(1)業績の状況
当第3四半期連結累計期間の業績は、国内医薬品新製品群の伸長に加え、導出自社創薬品ウプトラビの海外売上に伴うロイヤリティー収入、共同販促収入が大幅に増加しましたが、前第3四半期に計上したウプトラビの過年度原薬代金の精算による収益がなく、その反動により売上高は777億3百万円と対前年同期比1.9%の増収にとどまりました。利益面では、上記原薬代金精算の反動の影響と、販売費及び一般管理費、研究開発費の増加により、営業利益は153億4千2百万円と対前年同期比12.3%の減益、経常利益は159億7千5百万円と対前年同期比15.0%の減益、親会社株主に帰属する四半期純利益は116億6千万円と対前年同期比12.2%の減益となりました。
セグメントの業績は次のとおりであります。
①医薬品事業
医薬品事業では、前立腺肥大症に伴う排尿障害改善剤「ザルティア」、骨髄異形成症候群治療剤「ビダーザ」、がん疼痛・慢性疼痛治療剤「トラマール」・「ワントラム」、肺動脈性肺高血圧症治療剤「アドシルカ」等の伸長に加え、平成28年11月に国内で販売を開始した自社創薬品の肺動脈性肺高血圧症治療剤「ウプトラビ」の売上伸長と、同製品の海外売上に伴うロイヤリティー収入、共同販促収入が大幅に増加しましたが、上記原薬代金精算の反動もあり、売上高は670億3百万円と対前年同期比1.7%の増収にとどまりました。
②機能食品事業
機能食品事業では、プロテイン製剤、品質安定保存剤、健康食品素材の売上が増加し、売上高は106億9千9百万円と対前年同期比3.0%の増収となりました。
(2)研究開発活動
文中における研究開発の状況は、当四半期報告書提出日現在の状況に基づき記載しております。
当第3四半期連結累計期間における研究開発費は90億5千1百万円で、対売上高比率11.6%であります。
(国内開発状況)
・濾胞性リンパ腫治療剤「GA101(一般名:オビヌツズマブ)」については、中外製薬株式会社と共同で開発を進めてきましたが、平成29年8月に「CD20陽性のB細胞性濾胞性リンパ腫」を適応疾患として中外製薬株式会社が製造販売の承認申請を行いました。
・肝中心静脈閉塞症治療剤「NS-73」については、平成29年3月にジャズ・ファーマシューティカルズ社(アイルランド)より導入し、申請準備中です。
・「NS-304(一般名:セレキシパグ)」については、慢性血栓塞栓性肺高血圧症を対象とした第三相試験を、アクテリオン ファーマシューティカルズ ジャパン株式会社と共同で実施中です。同効能・効果については、平成28年6月に厚生労働省より希少疾病用医薬品の指定を受けました。また、閉塞性動脈硬化症を対象とした後期第二相試験を、日本新薬が単独で実施中です。
・子宮内膜症治療剤「NS-580」については、平成29年7月より前期第二相試験を開始しました。
・「NS-17(一般名:アザシチジン)」については、本年1月より急性骨髄性白血病を対象とした第二相試験を開始しました。
・デュシェンヌ型筋ジストロフィー治療剤「NS-065/NCNP-01」については、第一/二相試験を実施中です。本剤は、平成27年10月に厚生労働省より「先駆け審査指定制度」の対象品目として指定されました。
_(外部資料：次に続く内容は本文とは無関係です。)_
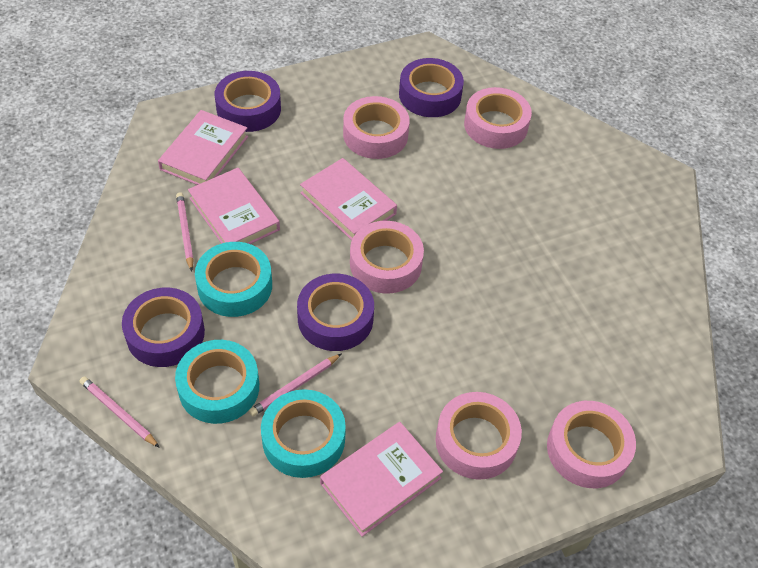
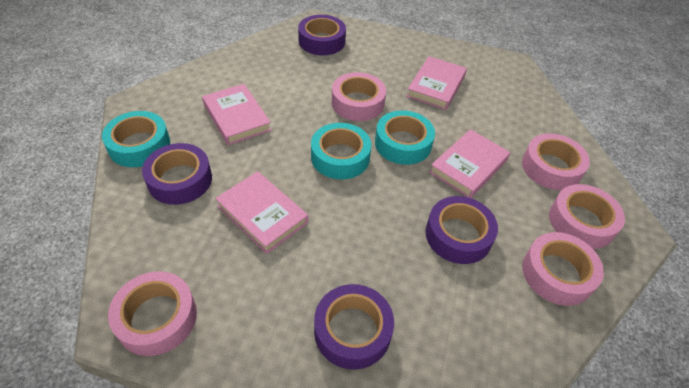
pink pencil: [80,376,160,448] [176,192,194,272] [249,353,342,417] = 3 -> none = 0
・鉄欠乏性貧血治療剤「NS-32」については、平成28年12月にファーマコスモス社(デンマーク)から導入し、平成29年1月より第一相試験を開始しました。
・再発・難治性急性骨髄性白血病治療剤「NS-917」については、平成29年3月にデルタフライファーマ株式会社(徳島市)より導入し、開発準備中です。
・二次性急性骨髄性白血病治療剤「NS-87」については、平成29年3月にジャズ・ファーマシューティカルズ社から導入し、開発準備中です。
(海外開発状況)
・合成抗菌剤「プルリフロキサシン」については、中国において導出先のリーズ・ファーマ社(香港)が第三相試験を終了し、平成29年9月に承認申請しました。
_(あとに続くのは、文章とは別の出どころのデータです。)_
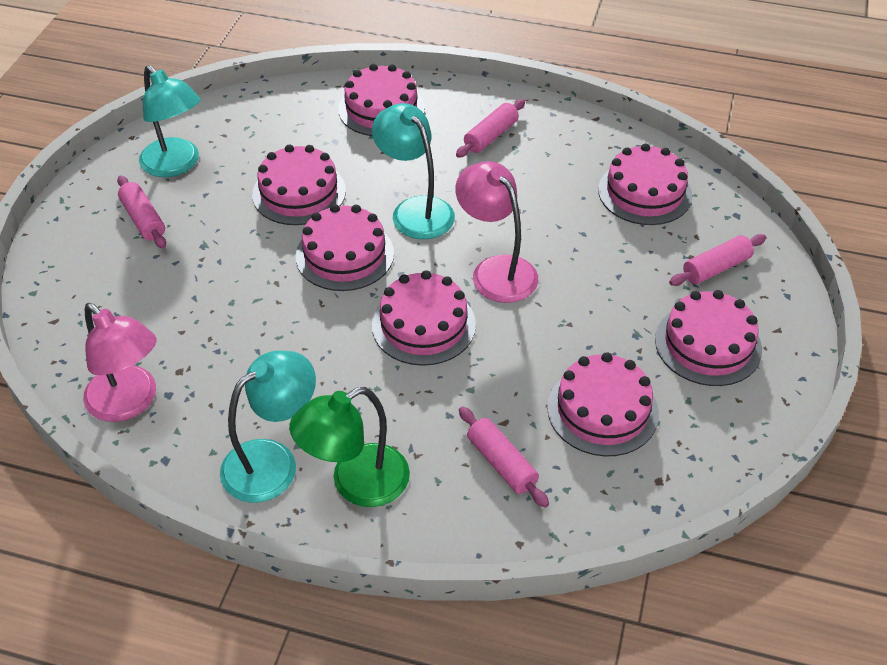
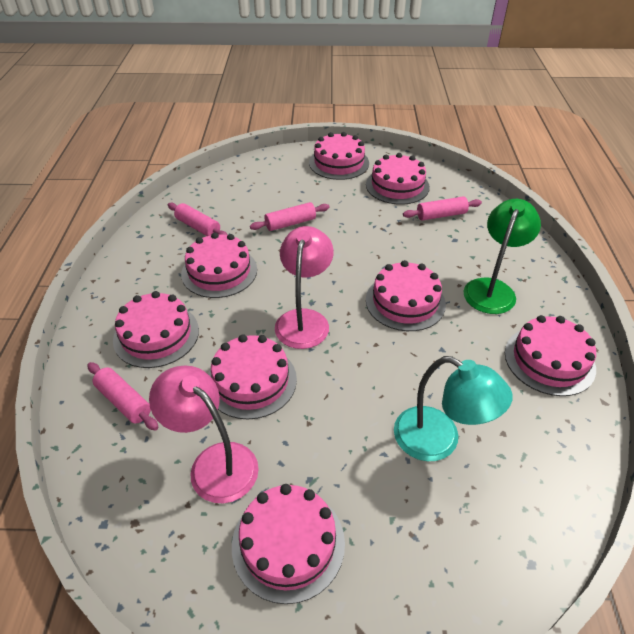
pink cake: [252,144,346,225] [296,204,394,291] [338,64,425,136] [372,270,476,366] [547,352,659,456] [598,143,692,225] [655,290,762,386] = 7 -> [113,291,199,368] [181,233,257,298] [208,335,297,419] [232,484,345,604] [309,132,369,180] [366,153,430,205] [366,260,446,331] [505,315,596,396] = 8
turquoise lamp: [139,65,200,177] [220,351,316,503] [372,103,455,239] = 3 -> [394,356,513,461] = 1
・「NS-065/NCNP-01」については、米国において第二相試験を実施中です。本剤は、FDAより平成28年10月にファストトラック指定を受け、さらに平成29年1月にはオーファンドラッグ指定および希少小児疾患指定を受けました。
・骨髄線維症治療剤「NS-018」については、米国において次試験を準備中です。